Von ärmeren Ländern kommt Kritik an den in der OECD verhandelten Steuerplänen. Die Mitgliedsstaaten sind hauptsächlich reiche und entwickelte Länder. Zwar können auch Entwicklungsländer Mitglied werden, dafür müssen sie aber bestimmte Bedingungen erfüllen. Mehr als ein Drittel der Länder weltweit nehmen daher bislang nicht an den politischen Verhandlungen zu Steuerfragen der OECD teil. Daher plädiert beispielsweise die britische NGO Tax Justice Network (TJN), dafür, dass ein weltweites Steuerabkommen auf Ebene der UN verhandelt werden sollte.

"Die OECD, der Club der reichen Länder, legt seit den 1960er Jahren internationale Steuerregeln fest. In den letzten zehn Jahren hat sie es nicht geschafft, sinnvolle Reformen durchzuführen, da das Ausmaß des Missbrauchs in die Höhe geschnellt ist...," heißt es im State of Tax Justice 2023, den das Netzwerk gerade veröffentlicht hat.

Im November 2022 haben die Länder in der UN-Generalversammlung einstimmig beschlossen, darüber abzustimmen, ob die globale Steuerpolitik künftig bei den Vereinten Nationen liegen soll und nicht mehr wir bisher bei der OECD. In diesem Dezember sollen die Länder die Entscheidung darüber treffen.

Polen | Amazon Fulfilment Center in Sosnowiec
Der weltweite Umsatz von Amazon im Jahr 2021 war mit etwa 400 Mrd. Euro (470 Mrd. US-Dollar) ähnlich groß wie das Bruttoinlandsprodukt Österreichs (406 Mrd. Euro) und Norwegens (414 Mrd. Euro) und größer als das Bruttoinlandsprodukt von Portugal (215 Mrd. Euro) und Finnland (251 Mrd. Euro). Quelle: Ifo-InstitutBild: Beata Zawrzel/NurPhoto/picture alliance

Steuerreform doch lieber auf Ebene der UN?
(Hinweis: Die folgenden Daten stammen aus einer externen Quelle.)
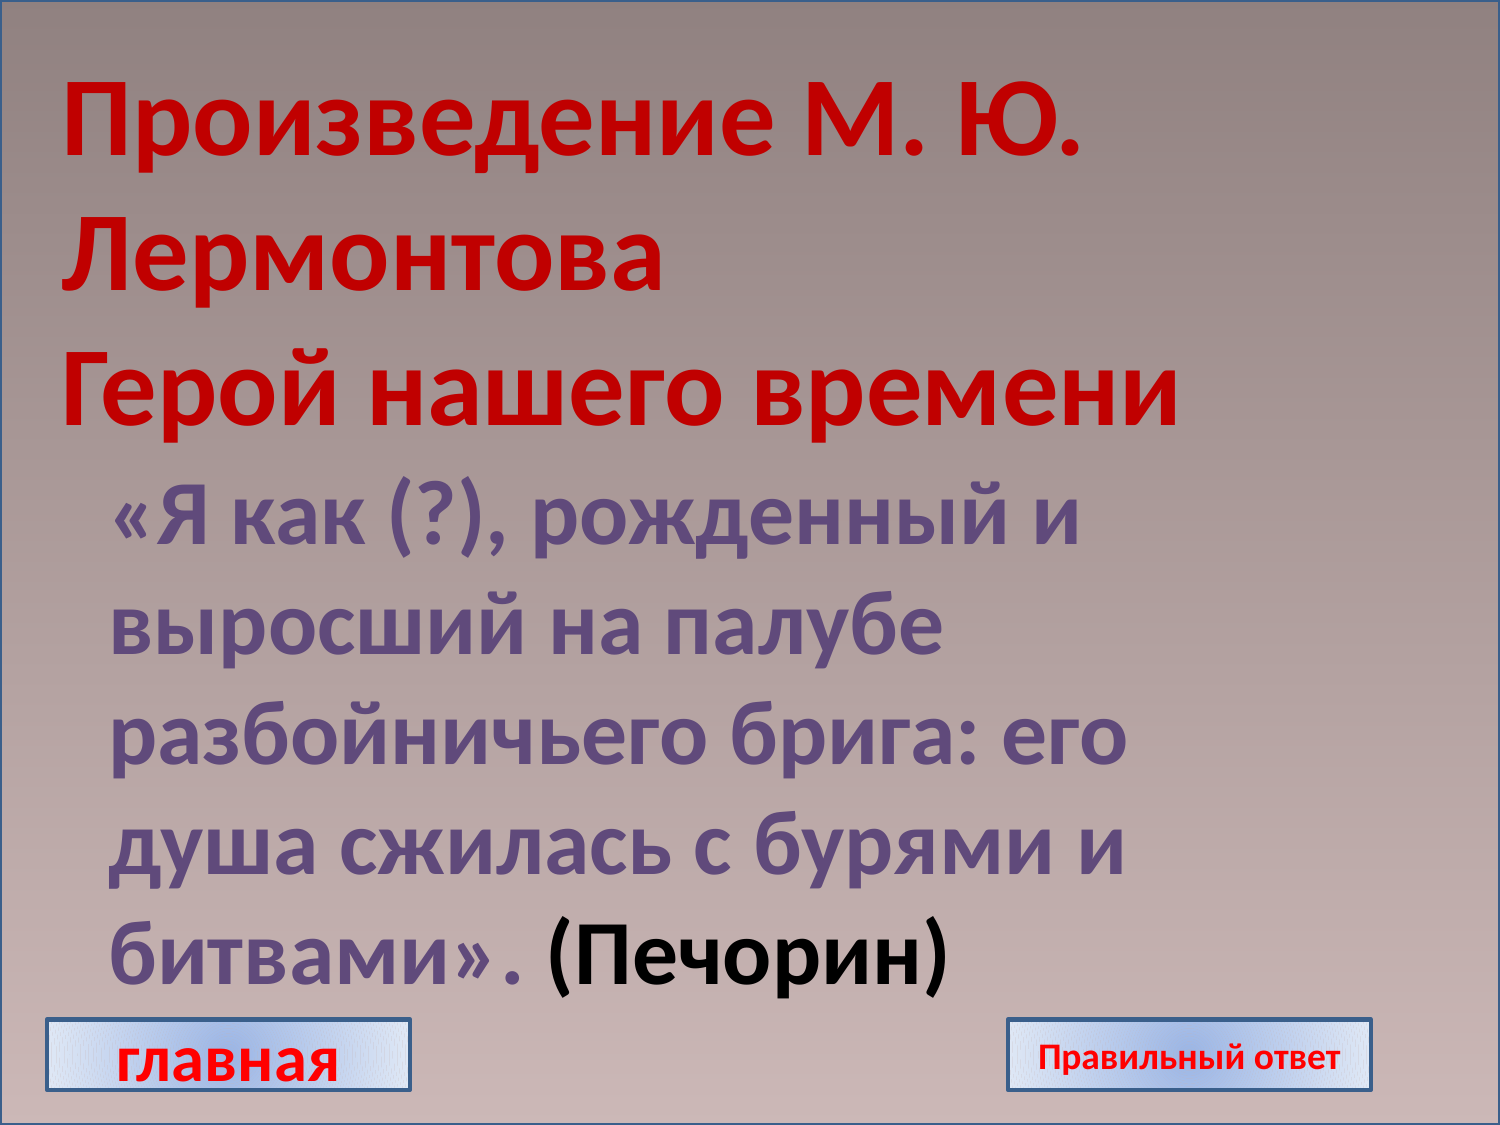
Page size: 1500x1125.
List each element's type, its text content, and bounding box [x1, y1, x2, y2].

text_box [0, 0, 1500, 1125]
text_box Правильный ответ [1006, 1017, 1373, 1092]
text_box Произведение М. Ю. Лермонтова Герой нашего времени [46, 35, 1442, 591]
text_box «Я как (?), рожденный и выросший на палубе разбойничьего брига: его душа сжилась с бурями и битвами». (Печорин) [93, 591, 1371, 1010]
text_box главная [45, 1017, 412, 1092]
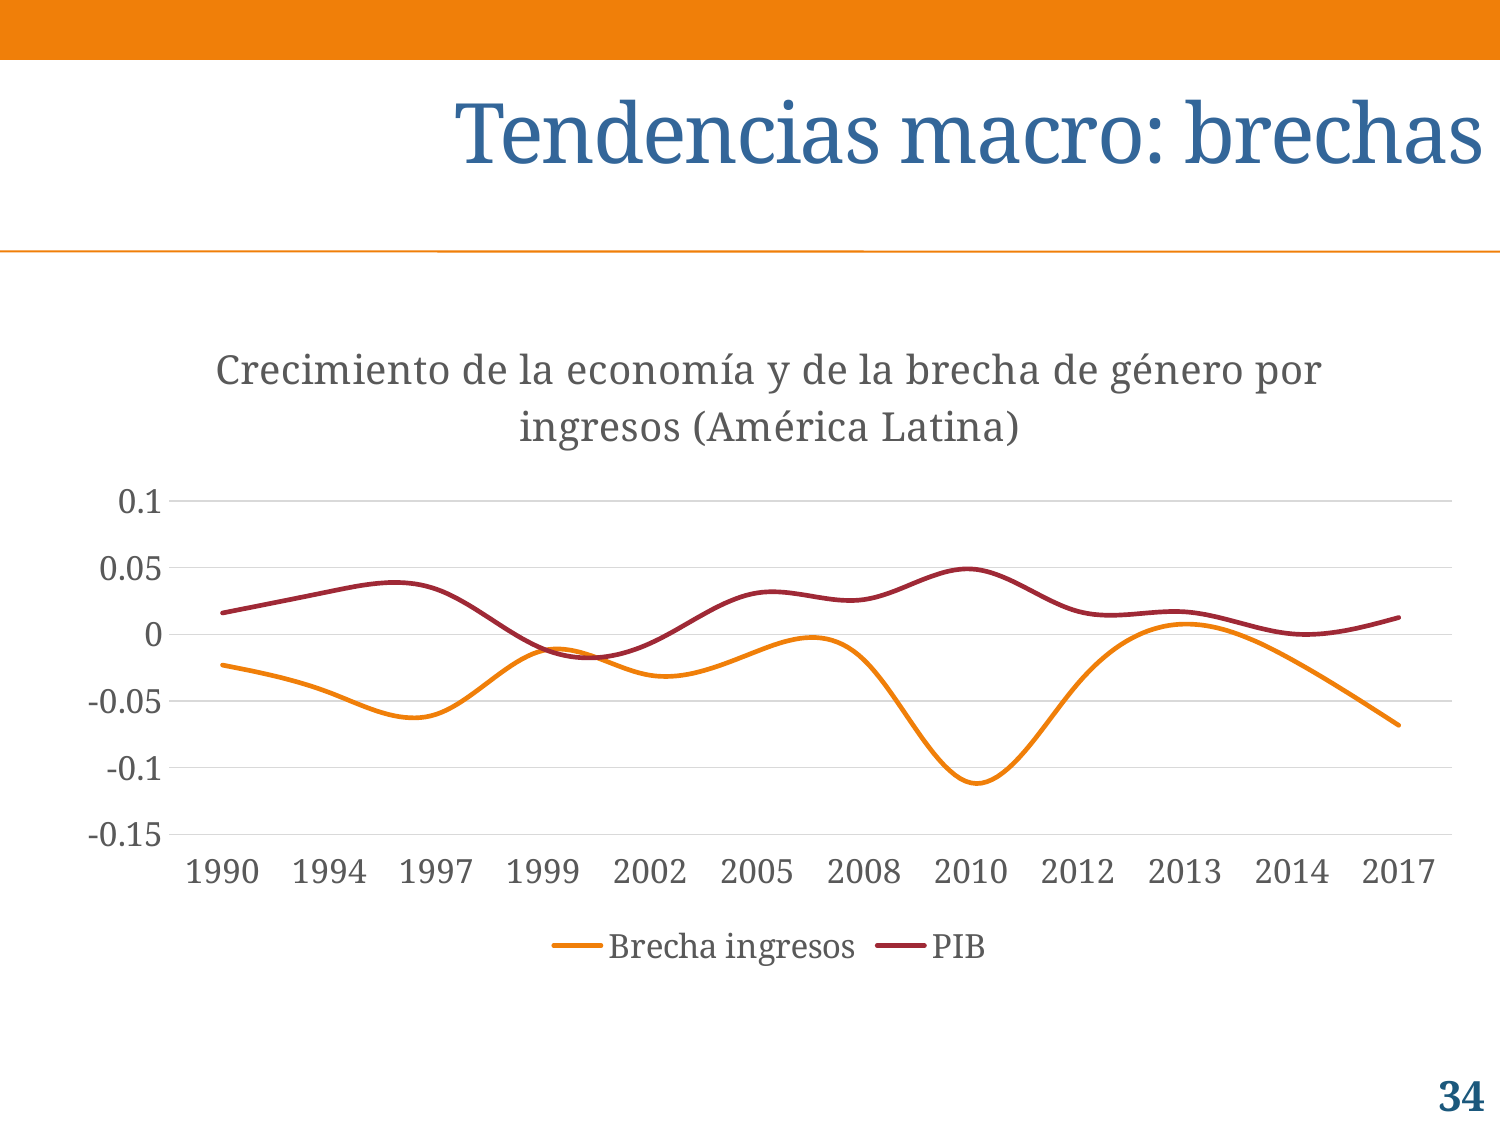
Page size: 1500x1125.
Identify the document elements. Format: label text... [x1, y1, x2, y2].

title Tendencias macro: brechas [0, 48, 1500, 212]
slide_number 34 [1325, 1071, 1500, 1125]
chart [60, 308, 1482, 976]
4,7 Billionen Dollar - soviel wie die jährlichen weltweiten Ausgaben für öffentliche Gesundheit - könnten in den nächsten zehn Jahren in Steuerparadiese fließen anstatt in die Staatskassen, wenn die UN-Steuerkonvention nicht angenommen wird. Multinationale Unternehmen und reiche Privatpersonen würden dann weniger Steuern zahlen und das Geld am Staat vorbei schleusen, heißt es weiter im TJN-Report. Demnach verlieren Länder auf der ganzen Welt jährlich 472 Milliarden US-Dollar an Steuern durch globalen Steuermissbrauch. Davon entfallen 301 Milliarden US-Dollar auf multinationale Unternehmen, die ihre Gewinne in Steueroasen verschieben, und 171 Milliarden US-Dollar auf wohlhabende Einzelpersonen, die ihr Vermögen im Ausland verstecken.

In absoluten Zahlen erfahren Länder mit höherem Einkommen die größten jährlichen Steuerausfälle mit einem Verlust von knapp 430 Milliarden Dollar. Das entspricht neun Prozent ihres öffentlichen Gesundheitsbudgets. Am stärksten trifft die Steuervermeidung aber Länder mit niedrigem Einkommen, die in der Vergangenheit wenig oder gar kein Mitspracherecht bei den globalen Steuervorschriften hatten. Ihre Steuerausfälle in Höhe von 46 Milliarden US-Dollar entsprechen mehr als der Hälfte (56 Prozent) ihrer öffentlichen Gesundheitsausgaben.